→ **Prompt**
Continue the article on how Pharmac's budget is set, starting after its last sentence.

→ **Document text**
=====
Too often, it is left up to seriously ill New Zealanders to fight for access to new medicines that can extend or improve the quality of their lives – medicines that are available in countries such as the UK and Australia and should be provided by our public health system.
Pharmac's usual response is that it has a fixed budget that doesn't stretch far enough to pay for these medicines.
The review of Pharmac announced in March will look at how long it takes for New Zealanders to get access to medicines, as well as the timeliness and transparency of Pharmac's decision-making.
However, the question of Pharmac's budget has been excluded. That is a major problem because what we want Pharmac to deliver, and its funding level, go hand-in-hand.
Pharmac talks about its fixed budget as if it comes carved in a tablet of stone, but how is the budget actually set?
Each year, Pharmac gets together with our 20 district health boards (DHBs) to decide what Pharmac's budget should be and together they recommend an amount for the Minister of Health's approval. Through this process, Pharmac has a very significant say in its own funding level.
The DHBs then pay Pharmac out of the amount government has given them in the Budget. So, the more the DHBs agree to give to Pharmac, the less they have to pay for GP visits, surgery, emergency departments, mental health services and so on.
For 2021/22, the total budget for DHBs is $16.2 billion, with close to $1.1 billion of that making up the Combined Pharmaceutical Budget, managed by Pharmac.
=====
→ **Information shown**
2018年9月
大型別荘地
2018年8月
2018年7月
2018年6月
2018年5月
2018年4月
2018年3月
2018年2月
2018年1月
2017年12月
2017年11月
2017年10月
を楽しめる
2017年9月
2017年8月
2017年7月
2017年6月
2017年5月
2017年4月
=====
→ **Reply**
Normally, you would expect an organisation like Pharmac to be pushing for more funding. But Pharmac takes great pride in driving hard bargains and spending as little as possible, so that doesn't happen.
There are a number of signs that Pharmac's budget is inadequate.
The most concerning is that effective drugs can wait years to be funded by Pharmac, and many New Zealanders are paying a high price for that.
While Pharmac saves money by holding off funding particular drugs, some patients are using their own savings to pay for medicines, some are using Givealittle pages to raise money, and others are simply missing out.
Another sign that Pharmac's funding is inadequate is that it has grown at a much slower rate than funding for DHBs. It has also failed to keep pace with population growth and inflation.
In his Budget speech, Grant Robertson said that the Government had increased Pharmac's budget by almost 25 per cent since 2017. However, during that period, Pharmac took on responsibility for medicines used in our hospitals, shifting around $100m from DHBs to the budget managed by Pharmac.
Comparing apples with apples, the actual increase is only around 13 per cent. This was less than inflation and population growth at over 15 per cent, and less than half of the 28 per cent growth in funding provided to the DHBs.
The long-standing practice of successive governments injecting extra money into Pharmac's budget again points to a failure in the funding mechanism. Examples of these top-ups include $60m that formed part of the Government's cancer initiatives announced in September 2019, and an extra $50m a year announced in May 2020.
This year's Budget continued with piecemeal top-ups: the trumpeted "$200 million increase" is actually an increase in the annual budget of $60m, phased in over four years.
When the government routinely steps in to provide top-ups, there is little incentive for DHBs and Pharmac to recommend adequate funding in the first place.
My prescription is the following.
Pharmac should be required to make effective medicines available in a timeframe that matches comparable countries (such as Australia and the UK).
The adequacy of Pharmac's budget to deliver on its objectives should be reviewed every five years. Starting now, and between reviews, Pharmac should get the same percentage increase in funding each year as the DHBs (or Health NZ in the future).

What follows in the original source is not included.